I'm using Windows 7 RTM x64.

Everything was fine, however somewhat randomly the icons for two of my taskbar pinned apps (Word and Outlook 2007) aren't displaying correctly. Also they (along with Access 2007) are appearing incorrectly in the Start Menu, however when the Start Menu folder itself is opened in explorer they all display fine.

I've tried running the apps to see if that helps, I've tried resizing the taskbar icons to large, I've tried "repairing" Office 2007. I've logged off and on again, restarted the PC, and they're still not displaying correctly.









(http://www.deankellham.com/stuff/OfficeIcons.png)
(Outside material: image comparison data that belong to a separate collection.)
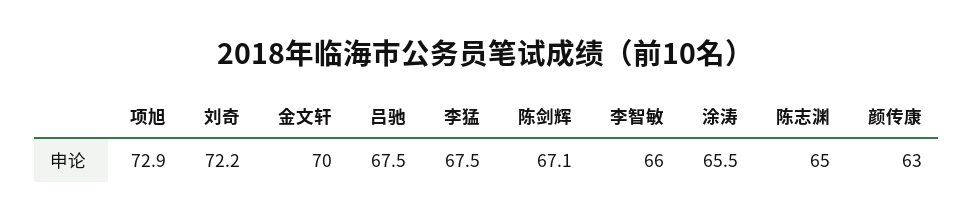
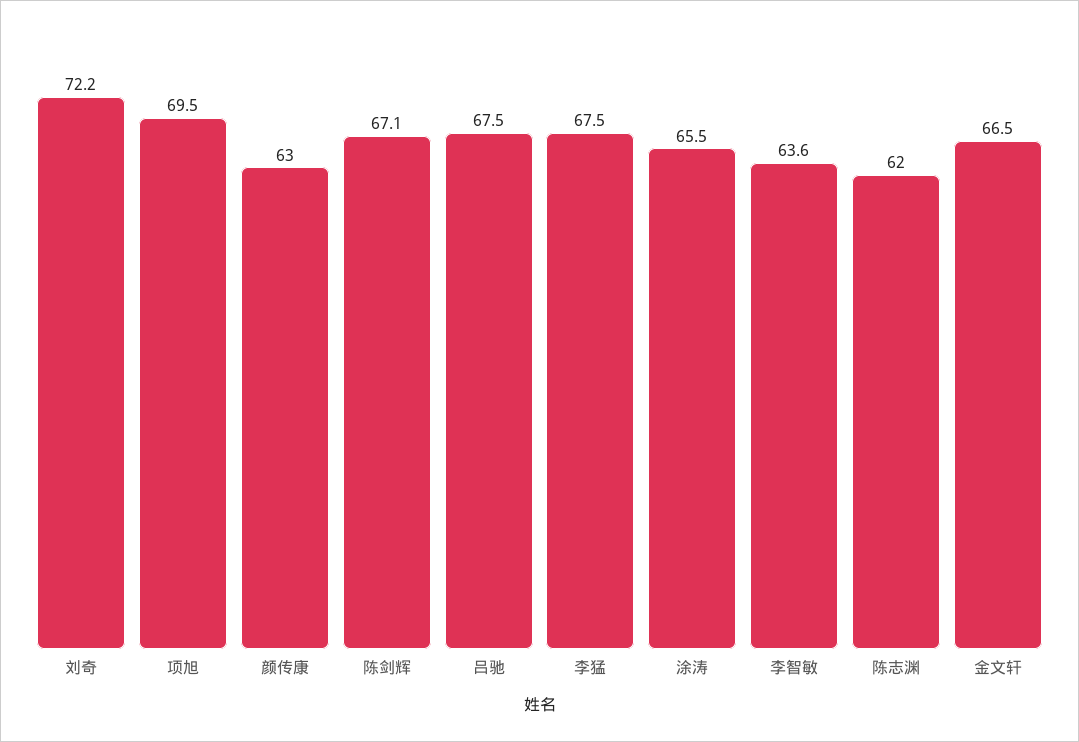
  {
-   "项旭": 72.9,
+   "项旭": 69.5,
    "刘奇": 72.2,
-   "金文轩": 70,
+   "金文轩": 66.5,
    "吕驰": 67.5,
    "李猛": 67.5,
    "陈剑辉": 67.1,
-   "李智敏": 66,
+   "李智敏": 63.6,
    "涂涛": 65.5,
-   "陈志渊": 65,
+   "陈志渊": 62,
    "颜传康": 63
  }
Any Ideas would be greatly appreciated.

Cheers,
Dean


----------



## themoodude (Mar 31, 2008)

*Re: Pinned taskbar icons not displaying correctly (also in Start Menu) <see picture>*

I should add that the shortcuts still work both in the Start Menu and pinned on the Task Bar.


----------



## themoodude (Mar 31, 2008)

*Re: Pinned taskbar icons not displaying correctly (also in Start Menu) <see picture>*

OK so it's fixed. For anyone with the same issue; just delete %userprofile%\AppData\Local\IconCache.db and restart explorer.exe.


----------